Quels seront vos autres chantiers?

Tout d'abord la préparation prochaine de l'ajustement des pensions. Le débat a été annoncé lors de la déclaration gouvernementale. Il faudra aussi se pencher sur le financement du forfait éducation et sur son extension vers ceux qui ne l'ont pas eu. À propos de ce forfait éducation, le gouvernement a pris sa position. Il s'agira de la confronter à celle des partenaires sociaux. Le gouvernement doit avoir le courage de cette confrontation. La dernière décision n'est pas encore prise. Une discussion animée n'a jamais nui à un débat. Nous ne sommes qu'en début de procédure à ce propos et il nous faudra, de toute façon, l'aval législatif. L'adaptation de l'assurance dépendance (le projet de loi en cours d'instruction devra être finalisé à brève échéance) et la préparation de la présidence luxembourgeoise de I'UE notamment dans les domaines social et de la sécurité sociale seront d'autres points forts de mon action au cours des semaines à venir.

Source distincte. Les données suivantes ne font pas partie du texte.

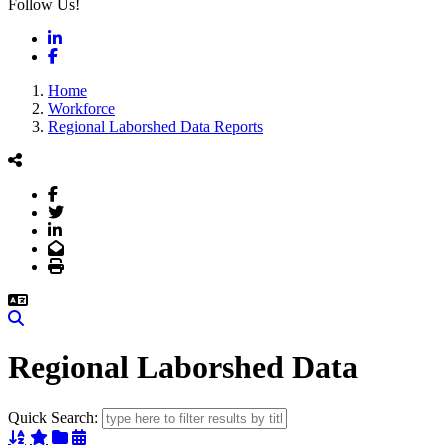
Follow Us!
LinkedIn
Facebook
Home
Workforce
Regional Laborshed Data Reports
Facebook
Twitter
LinkedIn
Email
Print
Search
Regional Laborshed Data
Quick Search:
Sort Alphabetically
Sort Featured
Sort Categorically
Sort Chronologically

Au niveau de la santé, votre objectif principal est de proposer un plan national. Pouvez-vous expliciter votre projet?

Au cours de ces dernières années, on s'est trop concentré sur le débat concernant les infrastructures. Et les autres composantes de la santé publique ont peut-être été négligées. Je me suis donné effectivement comme objectif de travailler sur un tel plan me basant sur un certain nombre de principes. Le premier est celui d'un changement de mentalité donnant une plus grande importance aux modes de vie sains et à une conscience orientée vers la santé. Il me parait très important d'y sensibiliser les gens. Mauvaise nutrition, manque de mouvement, accidents, consommation de drogues, notamment celles dites de luxe représentent des dangers pour la santé dont il faut essayer de tenir compte. Il faudra réussir à faire de la prévention des maladies un but prioritaire, un concept de prévention cohérent.

Quels sont les autres composantes de ce plan national? 

Tout d'abord, la programmation des besoins, la définition des buts et des moyens pour y arriver. Il faudra assurer la bonne couverture du pays en soins primaires (généralistes, polycliniques). Mais, aussi, finaliser les plans d'investissements infrastructurels, en veillant à ce que les grands acteurs se mettent d'accord sur un partage des missions, plutôt que de miser sur une concurrence à outrance. Assurer la continuité des soins et veiller à ce que la prise en charge des personnes plus âgées se fasse d'une façon plus systématique. La réhabilitation gériatrique aura un autre poids que par le passé.

Quid de la psychiatrie?

Modernisation et décentralisation de la psychiatrie représentent une grande priorité dans le domaine de la santé. La modernisation des bâtiments et la décentralisation du Centre hospitalier neuropsychiatrique d'Ettelbruck sont en cours. La décentralisation se fera vers des hôpitaux généraux dont le Kirchberg, Saint-Louis à Ettelbruck, le CHL à Luxembourg et l'hôpital d'Esch-sur-Alzette. Ils disposeront tous d'une station de psychiatrie.